This document will review the OpenSearch architecture for the OTEL demo and will review how to use the new Observability capabilities implemented into OpenSearch.
This diagram provides an overview of the system components, showcasing the configuration derived from the OpenTelemetry Collector (otelcol) configuration file utilized by the OpenTelemetry demo application.
Additionally, it highlights the observability data (traces and metrics) flow within the system.
OTEL DEMO Describes the list of services that are composing the Astronomy Shop.
They are combined of:
- Accounting
- Ad
- Cart
- Checkout
- Currency
- Feature Flag
- Fraud Detection
- Frontend
- Kafka
- Payment
- Product Catalog
- Quote
- Recommendation
- Shipping
- Fluent-Bit (nginx's otel log exported)
- Integrations (pre-canned OpenSearch assets)
- DataPrepper *(OpenSearch's ingestion pipeline)
Backend supportive services
- Load Generator
- See description
- Frontend Nginx Proxy (replacement for Frontend-Proxy)
- See description
- OpenSearch
- See description
- Dashboards
- See description
- Prometheus
- See description
- Feature-Flag
- See description
- Grafana
- See description
The next diagram shows the docker compose services dependencies
The purpose of this demo is to demonstrate the different capabilities of OpenSearch Observability to investigate and reflect your system.
The ingestion capabilities for OpenSearch is to be able to support multiple pipelines:
- Data-Prepper is an OpenSearch ingestion project that allows ingestion of OTEL standard signals using Otel-Collector
- Jaeger is an ingestion framework which has a build in capability for pushing OTEL signals into OpenSearch
- Fluent-Bit is an ingestion framework which has a build in capability for pushing OTEL signals into OpenSearch
The integration service is a list of pre-canned assets that are loaded in a combined manner to allow users the ability for simple and automatic way to discover and review their services topology.

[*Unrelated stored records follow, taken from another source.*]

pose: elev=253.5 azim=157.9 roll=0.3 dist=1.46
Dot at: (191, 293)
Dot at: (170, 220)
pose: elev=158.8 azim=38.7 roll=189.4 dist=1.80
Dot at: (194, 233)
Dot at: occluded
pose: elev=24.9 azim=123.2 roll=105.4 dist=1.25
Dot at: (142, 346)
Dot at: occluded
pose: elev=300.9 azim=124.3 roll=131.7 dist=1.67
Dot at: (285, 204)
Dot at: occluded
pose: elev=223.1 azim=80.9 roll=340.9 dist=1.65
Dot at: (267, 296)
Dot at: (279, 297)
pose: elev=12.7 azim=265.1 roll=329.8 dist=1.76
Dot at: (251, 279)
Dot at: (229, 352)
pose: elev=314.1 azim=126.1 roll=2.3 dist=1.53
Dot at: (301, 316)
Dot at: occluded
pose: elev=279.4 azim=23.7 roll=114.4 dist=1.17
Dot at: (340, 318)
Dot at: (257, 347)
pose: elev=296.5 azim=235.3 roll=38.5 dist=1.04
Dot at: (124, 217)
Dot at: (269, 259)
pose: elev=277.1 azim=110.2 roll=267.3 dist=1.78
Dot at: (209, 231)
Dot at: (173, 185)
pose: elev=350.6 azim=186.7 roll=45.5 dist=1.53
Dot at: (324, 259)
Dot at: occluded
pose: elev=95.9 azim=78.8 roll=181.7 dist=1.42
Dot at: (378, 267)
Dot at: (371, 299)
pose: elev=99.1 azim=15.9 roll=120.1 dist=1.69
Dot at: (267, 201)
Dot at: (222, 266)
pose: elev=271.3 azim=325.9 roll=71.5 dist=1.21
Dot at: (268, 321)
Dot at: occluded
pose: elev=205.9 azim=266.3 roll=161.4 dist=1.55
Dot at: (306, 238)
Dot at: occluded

These (demo-sample) integrations contain the following assets:
- components & index template mapping
- datasources
- data-stream & indices
- queries
- dashboards
Once they are loaded, the user can imminently review his OTEL demo services and dashboards that reflect the system state.
- Nginx Dashboard - reflects the Nginx Proxy server that routes all the network communication to/from the frontend
- Prometheus datasource - reflects the connectivity to the prometheus metric storage that allows us to federate metrics analytics queries
- Logs Datastream - reflects the data-stream used by nginx logs ingestion and dashboards representing a well-structured log schema
Once these assets are loaded - the user can start reviewing its Observability dashboards and traces
How can you solve problems with OpenTelemetry? These scenarios walk you through some pre-configured problems and show you how to interpret OpenTelemetry data to solve them.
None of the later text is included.